Another problem with the intestines not waking up is the inability to release gas or stool from your newly formed pouch. In my case as the pouch was constructed and immediately put to use, my doctors didn’t want to let things build up and stretch the pouch so I had to have the pouch intibated multiple times per day. Basically this entails having a catheter placed up your bottom into the pouch and it is left to drain into a foley urine bag for about 30 minutes at a time. As I was unable to pass gas, I immediately felt better after this was done as it released all the gas that was built up in my pouch. I had no idea how painful gas pains could be until I experienced this ileus. I was told to avoid pain medications as they just further slow down the bowel and narcotics don’t work on this type of pain. The only things that provided relief from the gas pains were heat packs on my stomach, walking, and intibating the pouch.
14 days later the ileus finally resolved itself but I was still only having about 5 bowel movements per day therefore I continued to have to have the pouch intibated and would continue to do this at home for the first week. Now I am six weeks post-op, have been given a clean bill of health from my surgeon, and can have bowel movements without the aide of the catheter. The first four weeks I was told to follow a low fiber, soft diet which I didn’t mind as I could tolerate more foods than when I had ulcerative colitis. Now I have been given the liberty to expand my diet however I was told to take it slow as some foods will obviously cause irritation.
In terms of bowel movements, I go between 8-10 times a day which includes 1-2 bowel movements at night. I am just starting to experiment with Immodium and Lomotil so I hope that this slows things down a bit. At this point I am having relatively formed bowel movements so I was instructed to stay away from the fiber as that may actually cause difficulty emptying the pouch.

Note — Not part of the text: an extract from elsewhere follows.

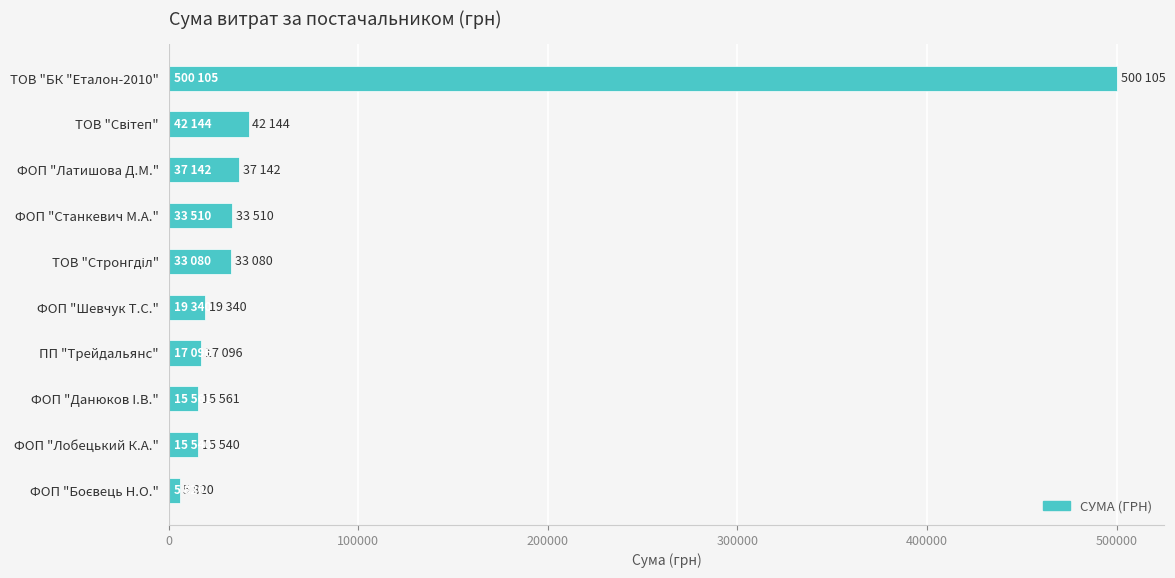

What is the difference between the maximum and minimum values?

494284.9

In the coming weeks, I remain hopeful that my strength and energy will return as I still struggle with fatigue . I nap every afternoon for a couple of hours and get tired after simple outings such as going to the grocery store. My surgeon says all this is normal, especially with a combined 2nd and 3rd step; the body just needs time to heal. Even though it has been a bit of a rocky road to recovery, I have no regrets regarding my decision to get a j pouch. Even now at 6 weeks post-op, I have more quality of life than I did with ulcerative colitis and I know things will just continue to improve. Thanks for letting me share my story and I wish anyone about to go through these surgeries the best of luck in their recovery!
Wounds 6 weeks post-op. The iliostomy is completed closed as of yesterday! Still have the outline where my bag sat and puffiness in the belly.
This profile pic you can see the bump above my old ilio site. The surgeon says in time, and with some abdominal/core work, this should go away.